Wali Kota Makassar Mohammad Ramdhan Pomanto menjenguk anggota polisi yang mendapat perawatan di Rumah Sakit Bhayangkara, jalan Andi Mappaoudang Makassar, Jumat, 21 Se[tember 2018. Medcom.id/ Andi Aan Pranata.

Makassar: Wali Kota Makassar Mohammad Ramdhan Pomanto mendukung langkah tegas Kepolisian memberantas kejahatan. Pada Jumat 21 September pagi tadi, aparat Polrestabes Makassar menembak mati seorang tersangka begal.

Dukungan kepada Kepolisian disampaikan Ramdhan saat menjenguk anggota Polrestabes yang dirawat di Rumah Sakit Bhayangkara, jalan Andi Mappaoudang Makassar, Jumat siang. Polisi bernama Bripda Yusrival Ilham terluka di leher dan lengan oleh sabetan tersangka begal yang ditembak mati.

“Saya pikir kita harus memberi dukungan yang jelas terhadap penegakan hukum yang tegas,” kata Ramdhan Pomanto di lokasi.

Ramdhan menyebut keputusan tembak ditempat merupakan pilihan tepat. Apalagi tersangka tidak menunjukkan sikap kooperatif kepada aparat, sebaliknya malah membahayakan.

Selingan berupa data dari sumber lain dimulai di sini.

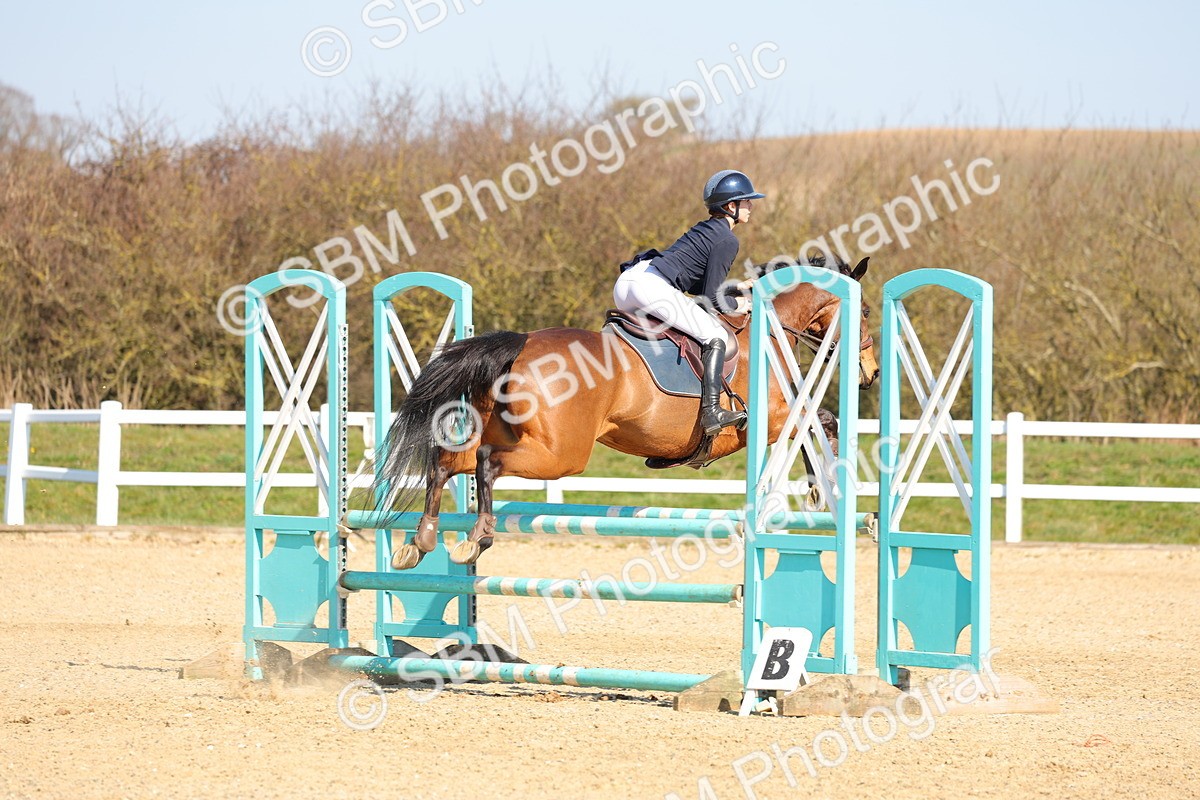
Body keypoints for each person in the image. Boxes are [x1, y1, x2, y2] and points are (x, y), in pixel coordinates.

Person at [613, 169, 765, 435]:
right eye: (746, 201)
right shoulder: (728, 239)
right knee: (714, 333)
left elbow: (698, 286)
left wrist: (735, 288)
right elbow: (710, 299)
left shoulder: (707, 229)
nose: (751, 206)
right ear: (731, 206)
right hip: (650, 287)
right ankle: (712, 411)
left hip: (629, 283)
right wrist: (737, 304)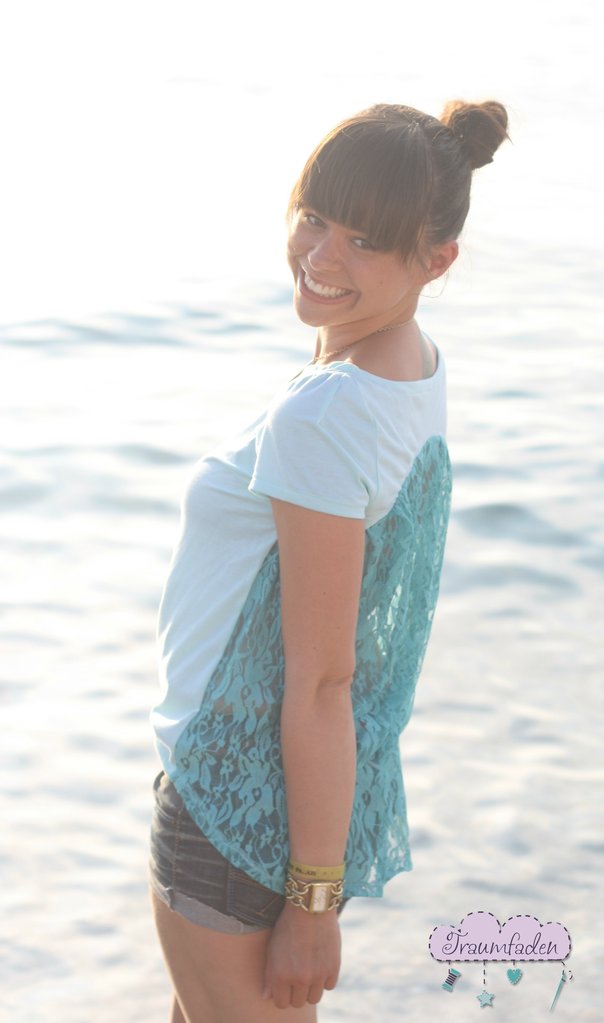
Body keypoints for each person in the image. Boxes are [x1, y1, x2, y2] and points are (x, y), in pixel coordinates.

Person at [148, 99, 509, 1022]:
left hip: (237, 809)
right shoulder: (409, 365)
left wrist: (313, 901)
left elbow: (323, 679)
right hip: (285, 797)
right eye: (314, 216)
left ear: (437, 261)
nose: (321, 255)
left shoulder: (329, 414)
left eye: (364, 241)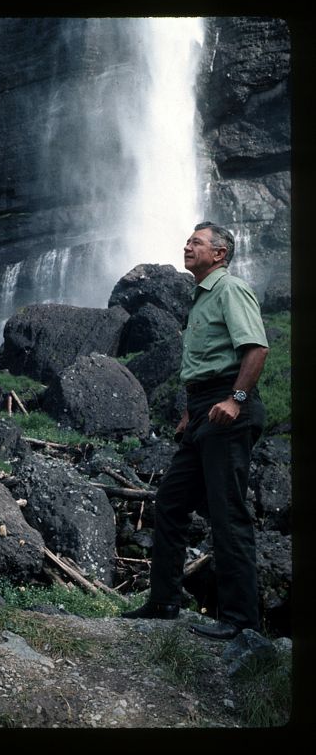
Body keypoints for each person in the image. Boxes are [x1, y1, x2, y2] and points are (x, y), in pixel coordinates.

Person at [122, 222, 269, 639]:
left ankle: (241, 623)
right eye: (187, 240)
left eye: (196, 242)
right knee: (170, 502)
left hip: (228, 408)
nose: (186, 246)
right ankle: (163, 601)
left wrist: (235, 401)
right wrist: (192, 410)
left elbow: (256, 349)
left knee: (228, 512)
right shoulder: (200, 297)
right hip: (205, 409)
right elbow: (205, 363)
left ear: (219, 254)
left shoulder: (229, 290)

“Residivis ini tergolong sadis karena cenderung melukai. Polisi saja dikasi begitu, bagaimana dengan masyarkat. Saya harus mendukung kepada pihak kepolisian terkhususnya korban, beliau merupakan pahlawan masyarakat karena membela masyarakat,” jelas Ramadhan.

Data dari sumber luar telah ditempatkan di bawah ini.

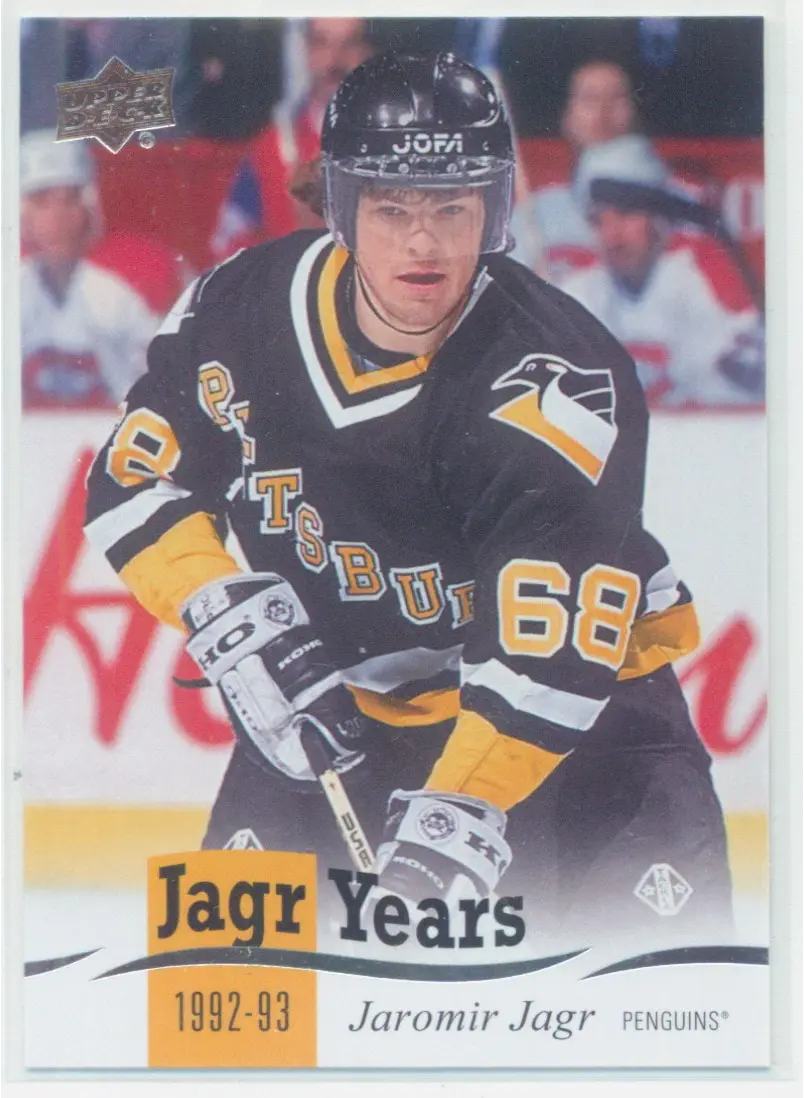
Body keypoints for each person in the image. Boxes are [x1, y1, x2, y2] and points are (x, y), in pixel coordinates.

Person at [84, 51, 732, 951]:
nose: (424, 244)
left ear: (493, 210)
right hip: (337, 713)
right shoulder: (237, 309)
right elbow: (132, 477)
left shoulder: (561, 382)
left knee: (659, 1006)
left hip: (582, 730)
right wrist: (217, 602)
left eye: (452, 208)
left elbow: (546, 663)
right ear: (342, 206)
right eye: (393, 210)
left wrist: (451, 818)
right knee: (216, 995)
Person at [559, 135, 765, 407]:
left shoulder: (699, 271)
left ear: (659, 219)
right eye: (599, 220)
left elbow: (744, 396)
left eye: (625, 215)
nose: (612, 237)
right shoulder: (581, 289)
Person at [21, 130, 182, 409]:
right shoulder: (13, 288)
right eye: (42, 202)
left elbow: (163, 385)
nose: (57, 216)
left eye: (70, 199)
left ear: (89, 208)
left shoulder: (119, 294)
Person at [211, 17, 373, 256]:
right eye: (322, 43)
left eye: (350, 44)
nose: (335, 59)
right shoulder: (271, 148)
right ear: (305, 50)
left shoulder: (397, 148)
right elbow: (231, 247)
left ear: (367, 52)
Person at [509, 60, 638, 280]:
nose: (603, 112)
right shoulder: (535, 213)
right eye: (590, 99)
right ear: (567, 117)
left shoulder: (674, 209)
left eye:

Sebelumnya polisi menembak mati tersangka begal bernama Kemal, di jalan Nikel Makassar, karena dianggap membahayakan nyawa petugas yang berupaya menangkapnya. Tersangka disebut menyerang petugas dengan sebilah pisau. 

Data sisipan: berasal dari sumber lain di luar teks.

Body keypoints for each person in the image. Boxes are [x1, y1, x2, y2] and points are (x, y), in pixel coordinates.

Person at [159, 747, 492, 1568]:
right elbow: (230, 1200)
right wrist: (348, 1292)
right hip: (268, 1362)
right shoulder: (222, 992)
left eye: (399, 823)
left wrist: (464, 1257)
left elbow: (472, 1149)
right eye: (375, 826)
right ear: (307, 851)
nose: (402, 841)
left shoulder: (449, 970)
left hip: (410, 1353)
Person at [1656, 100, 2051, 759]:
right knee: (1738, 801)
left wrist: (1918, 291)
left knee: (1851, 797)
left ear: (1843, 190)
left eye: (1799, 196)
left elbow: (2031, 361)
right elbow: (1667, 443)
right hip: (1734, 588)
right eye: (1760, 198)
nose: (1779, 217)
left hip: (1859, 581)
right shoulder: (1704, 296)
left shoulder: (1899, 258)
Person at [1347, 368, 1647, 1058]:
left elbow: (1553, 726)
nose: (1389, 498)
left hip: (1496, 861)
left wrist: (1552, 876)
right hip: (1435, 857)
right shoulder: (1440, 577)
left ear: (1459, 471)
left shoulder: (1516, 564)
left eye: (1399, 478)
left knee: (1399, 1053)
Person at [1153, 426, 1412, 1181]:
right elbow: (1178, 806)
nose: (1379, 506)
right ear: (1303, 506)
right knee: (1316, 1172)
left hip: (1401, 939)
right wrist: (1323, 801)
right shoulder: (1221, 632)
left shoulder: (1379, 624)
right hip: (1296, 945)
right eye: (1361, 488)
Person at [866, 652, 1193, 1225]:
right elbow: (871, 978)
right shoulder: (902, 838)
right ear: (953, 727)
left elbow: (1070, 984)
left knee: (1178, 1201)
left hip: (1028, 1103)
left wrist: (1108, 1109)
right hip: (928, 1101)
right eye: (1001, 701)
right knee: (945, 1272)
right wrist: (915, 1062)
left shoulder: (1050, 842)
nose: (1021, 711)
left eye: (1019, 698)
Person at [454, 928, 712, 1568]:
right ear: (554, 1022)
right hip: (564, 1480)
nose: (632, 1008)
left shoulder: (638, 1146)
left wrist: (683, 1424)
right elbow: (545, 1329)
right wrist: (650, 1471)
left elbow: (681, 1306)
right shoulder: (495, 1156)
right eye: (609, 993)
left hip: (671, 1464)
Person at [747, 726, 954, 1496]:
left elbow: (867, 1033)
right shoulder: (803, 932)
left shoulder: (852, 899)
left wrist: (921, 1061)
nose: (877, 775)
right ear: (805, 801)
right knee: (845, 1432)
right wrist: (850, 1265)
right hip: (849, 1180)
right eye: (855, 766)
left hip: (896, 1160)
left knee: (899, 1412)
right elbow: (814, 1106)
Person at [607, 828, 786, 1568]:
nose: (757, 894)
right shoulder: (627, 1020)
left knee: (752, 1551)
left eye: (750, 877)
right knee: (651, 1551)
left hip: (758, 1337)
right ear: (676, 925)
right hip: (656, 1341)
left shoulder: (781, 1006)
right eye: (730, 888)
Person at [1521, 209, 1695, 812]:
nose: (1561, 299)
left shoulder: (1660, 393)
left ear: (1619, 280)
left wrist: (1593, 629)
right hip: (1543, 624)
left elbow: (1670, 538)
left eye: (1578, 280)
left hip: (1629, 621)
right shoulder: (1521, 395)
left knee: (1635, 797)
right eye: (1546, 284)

“Karena mengancam keselamatan petugas dan masyarakat sekitar, tersangka terpaksa dilumpuhkan dengan dua kali tembakan mengenai dada kiri,” kata Kepala Satuan Reserse Kriminal Polrestabes Makassar Kompol Wirdhanto Hadicaksono.

Tersangka masuk dalam daftar operasi karena diduga kuat sebagai pelaku sejumlah kasus pencurian dengan kekerasan di Makassar. Dia beraksi bersama tiga anggota komplotannya yang lebih dulu ditangkap. Sebelumnya tersangka juga merupakan residivis kasus yang sama.